--- START ---

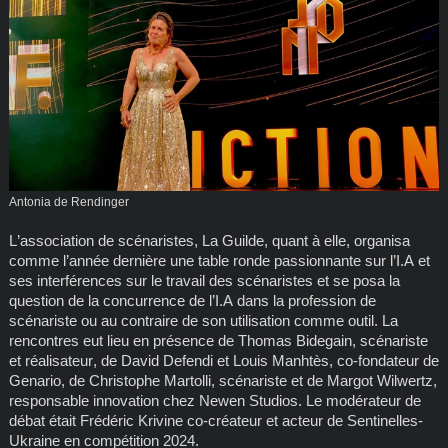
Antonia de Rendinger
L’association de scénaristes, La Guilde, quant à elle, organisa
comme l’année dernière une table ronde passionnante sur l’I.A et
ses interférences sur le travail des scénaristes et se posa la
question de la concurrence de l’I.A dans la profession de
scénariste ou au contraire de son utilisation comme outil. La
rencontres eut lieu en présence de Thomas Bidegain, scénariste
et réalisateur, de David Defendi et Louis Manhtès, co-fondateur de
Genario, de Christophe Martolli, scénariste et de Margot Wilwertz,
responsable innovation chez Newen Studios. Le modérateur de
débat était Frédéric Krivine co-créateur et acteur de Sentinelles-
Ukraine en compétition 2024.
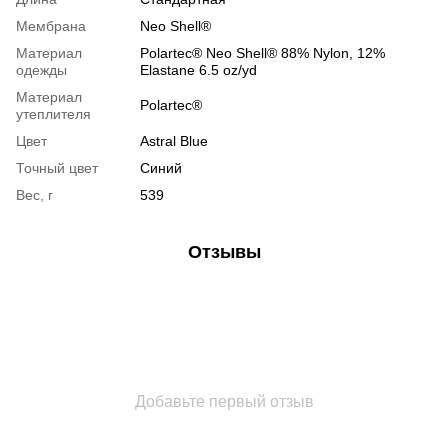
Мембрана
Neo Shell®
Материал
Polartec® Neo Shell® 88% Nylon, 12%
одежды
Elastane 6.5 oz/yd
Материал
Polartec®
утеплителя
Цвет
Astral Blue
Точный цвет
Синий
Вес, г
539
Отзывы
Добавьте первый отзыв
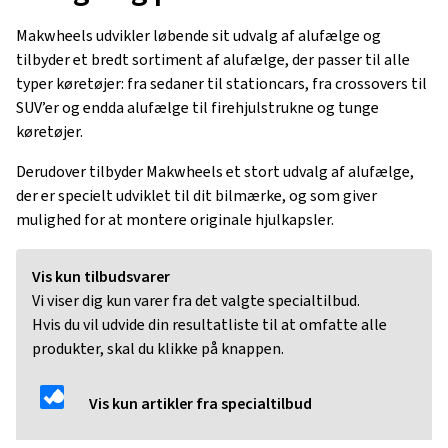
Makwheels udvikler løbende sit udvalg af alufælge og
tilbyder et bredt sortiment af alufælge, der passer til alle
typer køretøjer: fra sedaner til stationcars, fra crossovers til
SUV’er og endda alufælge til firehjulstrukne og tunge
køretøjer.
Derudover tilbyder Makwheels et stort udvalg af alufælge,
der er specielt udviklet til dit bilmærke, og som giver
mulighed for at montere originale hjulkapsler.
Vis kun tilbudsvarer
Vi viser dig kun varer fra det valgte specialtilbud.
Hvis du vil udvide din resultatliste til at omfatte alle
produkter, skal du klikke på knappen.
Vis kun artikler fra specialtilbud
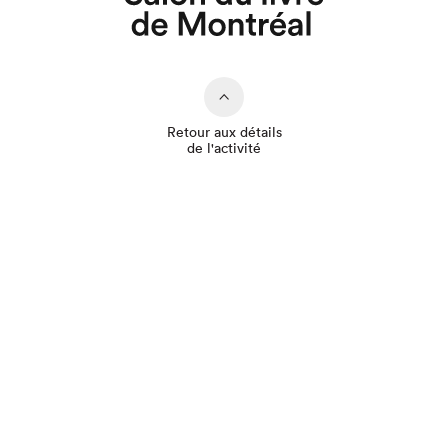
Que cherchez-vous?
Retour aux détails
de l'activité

--- END ---
--- START ---

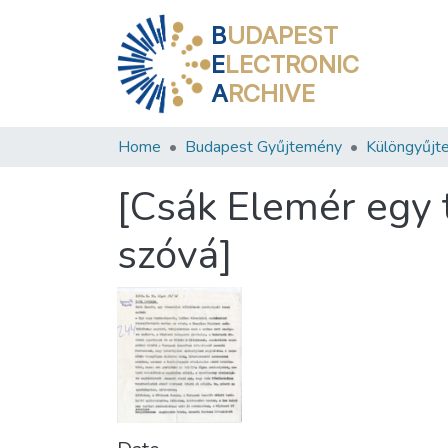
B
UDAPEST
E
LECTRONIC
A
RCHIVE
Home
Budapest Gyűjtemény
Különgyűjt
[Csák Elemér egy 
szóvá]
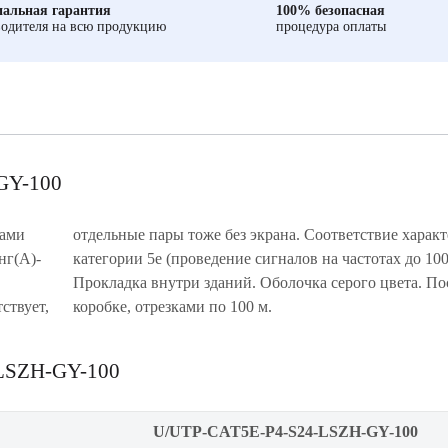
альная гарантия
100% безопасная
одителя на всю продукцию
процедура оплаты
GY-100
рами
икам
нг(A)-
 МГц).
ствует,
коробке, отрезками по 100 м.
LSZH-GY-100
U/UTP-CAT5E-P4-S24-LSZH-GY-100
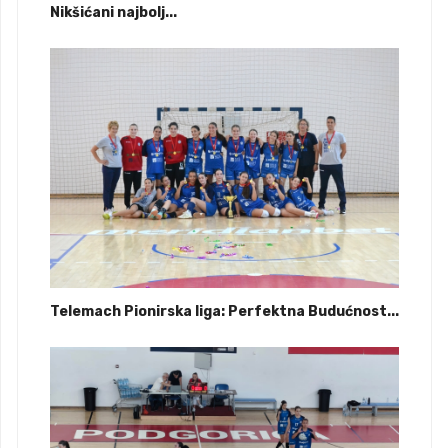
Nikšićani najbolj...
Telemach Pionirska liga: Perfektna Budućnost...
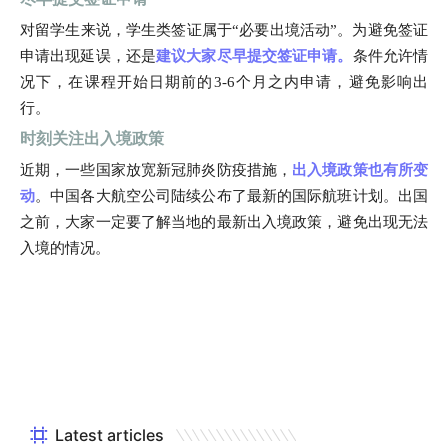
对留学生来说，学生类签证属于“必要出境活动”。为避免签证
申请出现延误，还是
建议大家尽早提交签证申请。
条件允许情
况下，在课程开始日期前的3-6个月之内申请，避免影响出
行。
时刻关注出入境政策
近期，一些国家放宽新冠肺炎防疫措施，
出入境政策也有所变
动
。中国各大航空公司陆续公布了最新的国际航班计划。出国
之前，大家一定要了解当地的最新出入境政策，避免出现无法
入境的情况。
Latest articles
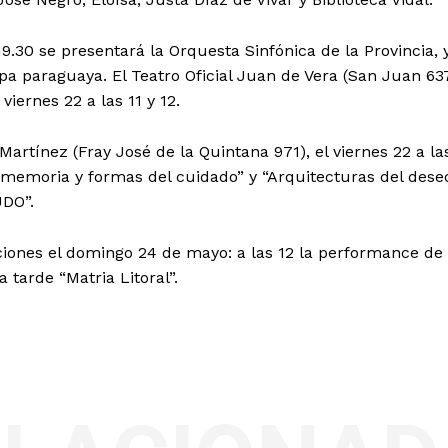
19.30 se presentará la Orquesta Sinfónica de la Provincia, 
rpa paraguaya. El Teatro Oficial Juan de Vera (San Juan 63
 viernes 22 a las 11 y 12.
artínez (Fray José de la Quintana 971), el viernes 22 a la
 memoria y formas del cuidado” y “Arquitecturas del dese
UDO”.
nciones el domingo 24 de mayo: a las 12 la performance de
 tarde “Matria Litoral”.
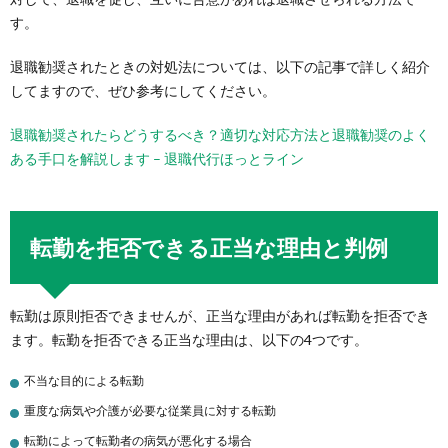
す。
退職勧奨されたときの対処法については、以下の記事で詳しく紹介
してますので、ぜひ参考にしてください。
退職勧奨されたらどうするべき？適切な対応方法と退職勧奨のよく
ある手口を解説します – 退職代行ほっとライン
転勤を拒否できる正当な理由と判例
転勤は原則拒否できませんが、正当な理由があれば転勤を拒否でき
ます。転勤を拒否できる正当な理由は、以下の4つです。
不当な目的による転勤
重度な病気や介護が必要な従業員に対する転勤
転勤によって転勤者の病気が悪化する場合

--- END ---

Exercise instructions: Copy out all lines from the material above that contain the string "alle".

Written solution:
tilbyder et bredt sortiment af alufælge, der passer til alle
Hvis du vil udvide din resultatliste til at omfatte alle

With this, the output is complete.